Pick out every line in the listing below that contains the string "Discussion", and copy each one.

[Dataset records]
---

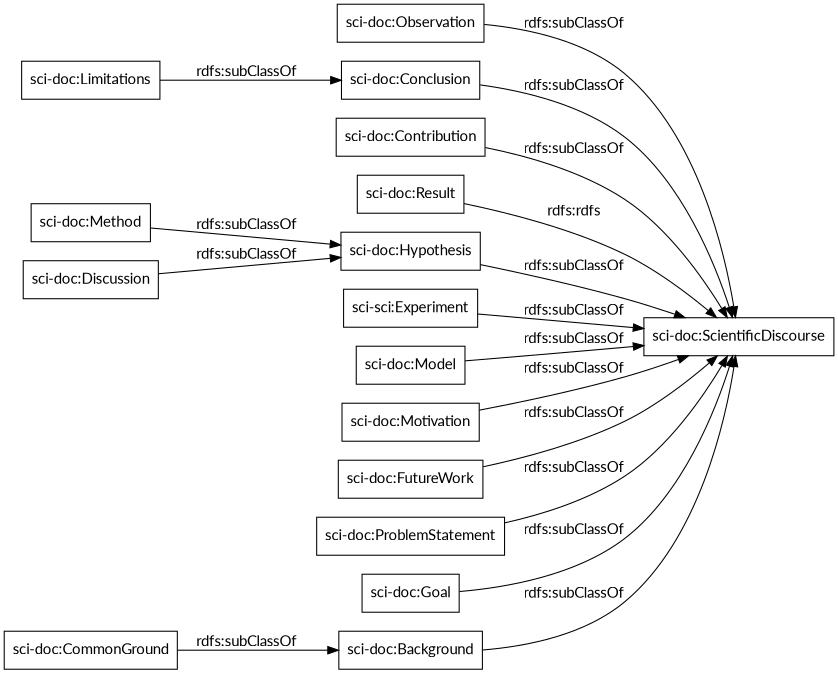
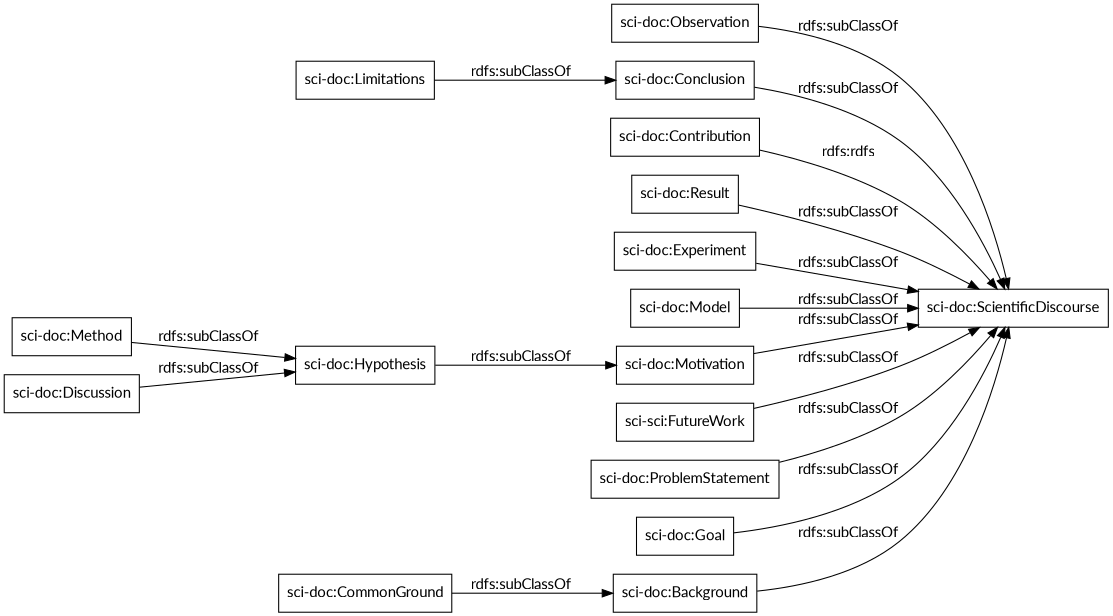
  digraph {
    fontname=Lato
    rankdir=LR
    node [color=black fontname=Lato shape=rectangle]
    edge [fontname=Lato]
    "sci-doc:Background"
    "sci-doc:ScientificDiscourse"
    "sci-doc:Observation"
    "sci-doc:Conclusion"
    "sci-doc:Contribution"
    "sci-doc:Result"
    "sci-doc:Method"
    "sci-doc:Hypothesis"
-   "sci-doc:Experiment" [label="sci-sci:Experiment"]
+   "sci-doc:Experiment"
    "sci-doc:Limitations"
    "sci-doc:Model"
    "sci-doc:Motivation"
-   "sci-doc:FutureWork"
+   "sci-doc:FutureWork" [label="sci-sci:FutureWork"]
    "sci-doc:ProblemStatement"
    "sci-doc:CommonGround"
    "sci-doc:Discussion"
    "sci-doc:Goal"
    "sci-doc:Background" -> "sci-doc:ScientificDiscourse" [label="rdfs:subClassOf"]
    "sci-doc:Observation" -> "sci-doc:ScientificDiscourse" [label="rdfs:subClassOf"]
    "sci-doc:Conclusion" -> "sci-doc:ScientificDiscourse" [label="rdfs:subClassOf"]
-   "sci-doc:Contribution" -> "sci-doc:ScientificDiscourse" [label="rdfs:subClassOf"]
-   "sci-doc:Result" -> "sci-doc:ScientificDiscourse" [label="rdfs:rdfs"]
+   "sci-doc:Contribution" -> "sci-doc:ScientificDiscourse" [label="rdfs:rdfs"]
+   "sci-doc:Result" -> "sci-doc:ScientificDiscourse" [label="rdfs:subClassOf"]
    "sci-doc:Method" -> "sci-doc:Hypothesis" [label="rdfs:subClassOf"]
-   "sci-doc:Hypothesis" -> "sci-doc:ScientificDiscourse" [label="rdfs:subClassOf"]
+   "sci-doc:Hypothesis" -> "sci-doc:Motivation" [label="rdfs:subClassOf"]
    "sci-doc:Experiment" -> "sci-doc:ScientificDiscourse" [label="rdfs:subClassOf"]
    "sci-doc:Limitations" -> "sci-doc:Conclusion" [label="rdfs:subClassOf"]
    "sci-doc:Model" -> "sci-doc:ScientificDiscourse" [label="rdfs:subClassOf"]
    "sci-doc:Motivation" -> "sci-doc:ScientificDiscourse" [label="rdfs:subClassOf"]
    "sci-doc:FutureWork" -> "sci-doc:ScientificDiscourse" [label="rdfs:subClassOf"]
    "sci-doc:ProblemStatement" -> "sci-doc:ScientificDiscourse" [label="rdfs:subClassOf"]
    "sci-doc:CommonGround" -> "sci-doc:Background" [label="rdfs:subClassOf"]
    "sci-doc:Discussion" -> "sci-doc:Hypothesis" [label="rdfs:subClassOf"]
    "sci-doc:Goal" -> "sci-doc:ScientificDiscourse" [label="rdfs:subClassOf"]
  }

---

## [The response]
    "sci-doc:Discussion"
    "sci-doc:Discussion" -> "sci-doc:Hypothesis" [label="rdfs:subClassOf"]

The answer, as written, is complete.